Study text:
━━━

# Sun Polyps



## Bluegill (Nov 28, 2003)

I have heard conflicting information on the LPS called a Sun Polyp. Some say they're easy to care for, and others say that they are a pain the keister. I guess its a YMMV situation. I tried looking them up in my books, but cannot find them.

Does anyone have any experiences with them, good or bad, that they'd like to share?

Does anyone know the Latin name of this creature?


----------



## Bcollins111900 (Feb 3, 2003)

pain in the butt since you have to feed them since they are not photosynthetic, that and they stay closed for the most part all day and come out at night? IMO waste of money.


----------



## Bluegill (Nov 28, 2003)

i think they are awfully good looking though. Do you know what they need to be fed?


----------



## illnino (Mar 6, 2004)

each polyp needsto be feed daily= pain in the ass.i have two. theyve lost their outer flesh and dont open up. i dont care cause even two is still a pain in the ass.


----------



## nitrofish (Jan 14, 2003)

they like cyclopese


----------



## Bluegill (Nov 28, 2003)

illnino - Do you mean that each one of the separate flower looking parts needs to be fed individually, on a daily basis?


----------



## Blitz023 (Feb 19, 2004)

Bluegill said:


> illnino - Do you mean that each one of the separate flower looking parts needs to be fed individually, on a daily basis?

━━━

Supplied records:
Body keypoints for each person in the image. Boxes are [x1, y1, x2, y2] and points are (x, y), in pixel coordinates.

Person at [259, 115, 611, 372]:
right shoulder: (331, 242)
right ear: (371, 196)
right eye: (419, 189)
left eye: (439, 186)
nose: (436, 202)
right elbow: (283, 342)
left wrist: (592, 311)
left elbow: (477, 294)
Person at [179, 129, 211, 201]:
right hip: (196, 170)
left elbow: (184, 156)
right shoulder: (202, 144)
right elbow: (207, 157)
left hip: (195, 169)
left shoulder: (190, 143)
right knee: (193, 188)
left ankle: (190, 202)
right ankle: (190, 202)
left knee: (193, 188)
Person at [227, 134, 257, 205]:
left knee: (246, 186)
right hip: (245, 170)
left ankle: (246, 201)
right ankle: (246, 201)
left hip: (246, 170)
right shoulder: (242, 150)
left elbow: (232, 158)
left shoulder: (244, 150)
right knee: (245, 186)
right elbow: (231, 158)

━━━

Brief 1: Copy, word for word, the part of the sun polyp thread that opens with the words containing "Does anyone have" and closes with "waste of money.".
Brief 2: Carry on the forum thread about sun polyps from the point where it ends.
The material comes from a separate source that has no connection to the sun polyp thread.

Task response 1:
Does anyone have any experiences with them, good or bad, that they'd like to share?

Does anyone know the Latin name of this creature?


----------



## Bcollins111900 (Feb 3, 2003)

pain in the butt since you have to feed them since they are not photosynthetic, that and they stay closed for the most part all day and come out at night? IMO waste of money.

Task response 2:
> [snapback]1125239[/snapback]​


i doubt it. just target feed them with a syringe or a pipet or something similar.


----------



## Guest (Apr 27, 2006)

Blitz023 said:


> Bluegill said:
> 
> 
> > illnino - Do you mean that each one of the separate flower looking parts needs to be fed individually, on a daily basis?
> ...


I may be buying three large frags next week.

Raptor said to use a pop bottle to target feed them. I dont think you need to feed each polyp exclusively everytime you feed, but you also watch that the food is being evenly distributed.

One thing Im curious about is do they like high flow, or low flow?


----------



## jiggy (Jun 27, 2004)

most polyps dont like high flow.. i think u could just chop up meaty foods like shrimp and scallops and suck it into a turkey baster and spray it a few inches away from the polyps.. u better watch ur nitrates though.. thats the biggest problem with them i heard.. they eat so much that ur nitrates go up


----------



## Guest (Apr 27, 2006)

Yea, I have a ton of Macro in the tank right now, will be adding more.

You think that will do the job?


----------



## jiggy (Jun 27, 2004)

macro only lowers nitrates by 1ppm per week.. i think your nitrates will go up quicker than that with daily feedingsof chopped up meaty foods..


----------



## Guest (Apr 27, 2006)

What? Since when does Macro only take up 1ppm?

BTW, I believe Sunnies are considered LPS.


----------



## diamond4100 (Sep 26, 2005)

I have a small frag of sunny's in my tank. When you first get them it can be hard to get them to open up for the first few days but just wave some mysis around them the first couple of nights and you will be fine. mine will open up no matter what time of day it is if you feed the tank. If I give a big piece of fish to my carpet the sun polyps open up to. Feed some invert food to the tank they will open up then to. I target feed maybe 2 times a week and the rest they just filter feed had them now for about 3 months and they are doing fine.


----------



## Raptor (Jan 3, 2003)

Yes they are lps. They like slow flow with indirect light. A cave would be ideal for the placement of these. They do not like bright direct light.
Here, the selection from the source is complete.